───── Provided text

On Thu, 30 Sep 1999 Glenatacme(a)aol.com wrote:
In a message dated 09/29/1999 3:04:36 PM Eastern
Daylight Time,
ard(a)p850ug1.demon.co.uk writes:
Interestingly, with this system when a disk is formatted it is required
that
the number of TPI be input. This is then stored
on the disk so I might
have
I assume that's total number of tracks, or something similar.
Yes, the total number of tracks.
LDOS (and related OSes) on the TRS-80s does much
the same thing. When you
format a disk it asks you for the number of sides and number of tracks.
And provided the hardware is capable of handling what you ask for, it
will format and (correctly) use the disk.
Interesting -- I'd _not_ be shocked to find out that the maker of the system
I use "borrowed" the idea from RadShack.

──────────
───── Data section

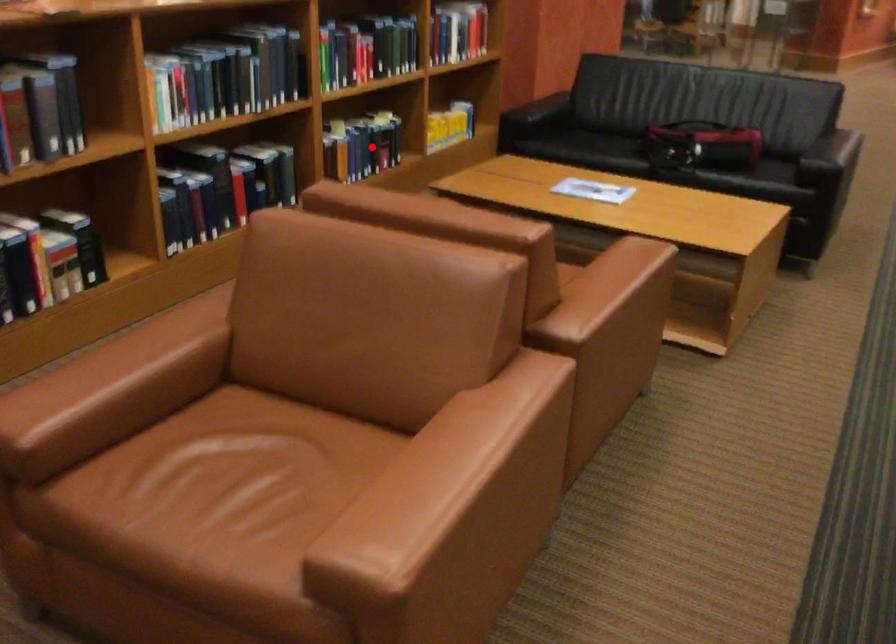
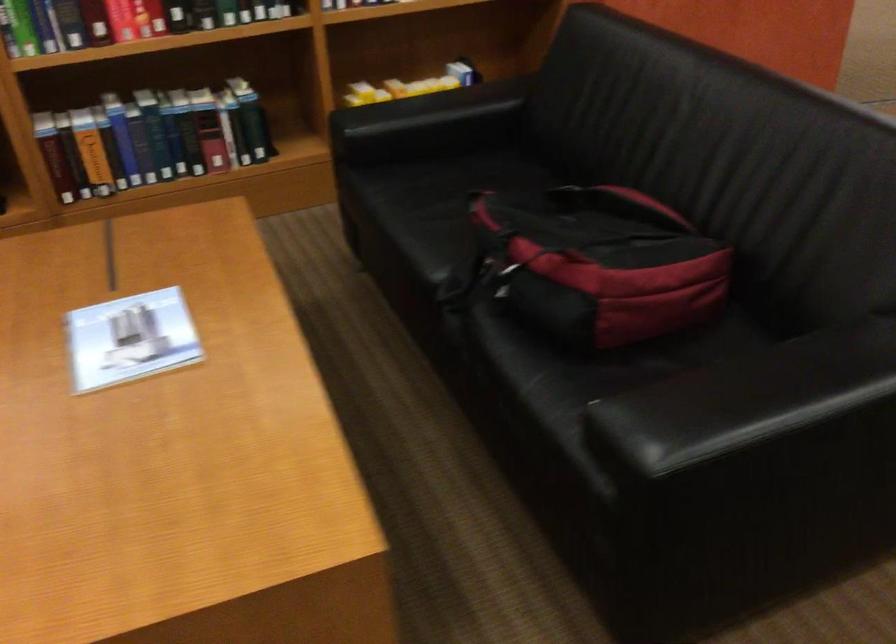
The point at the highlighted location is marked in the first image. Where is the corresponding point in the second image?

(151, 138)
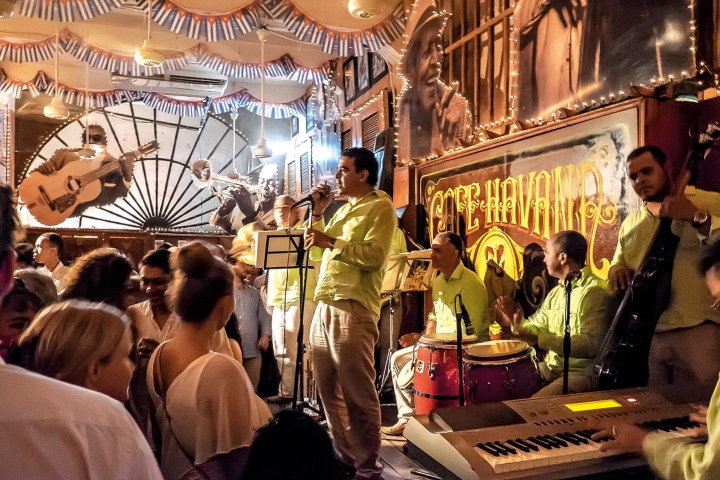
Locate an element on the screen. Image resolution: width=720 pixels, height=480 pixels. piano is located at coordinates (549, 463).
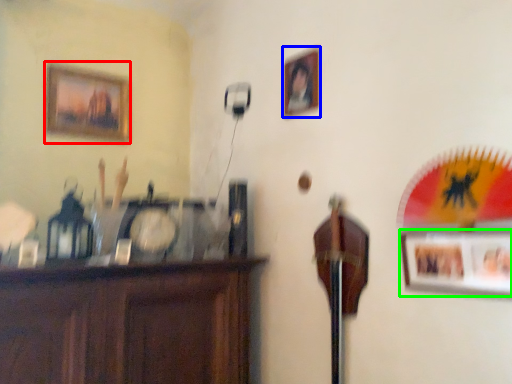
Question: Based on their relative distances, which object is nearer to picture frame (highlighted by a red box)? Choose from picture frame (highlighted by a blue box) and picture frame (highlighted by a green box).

──────────

§ Problem requirements:
Rewrite the stretch of the disk-formatting email from "LDOS (and related" through "use the disk.", putting "controller" in place of "hardware". The listing after the email isn't needed.

§ Result:
LDOS (and related OSes) on the TRS-80s does much
the same thing. When you
format a disk it asks you for the number of sides and number of tracks.
And provided the controller is capable of handling what you ask for, it
will format and (correctly) use the disk.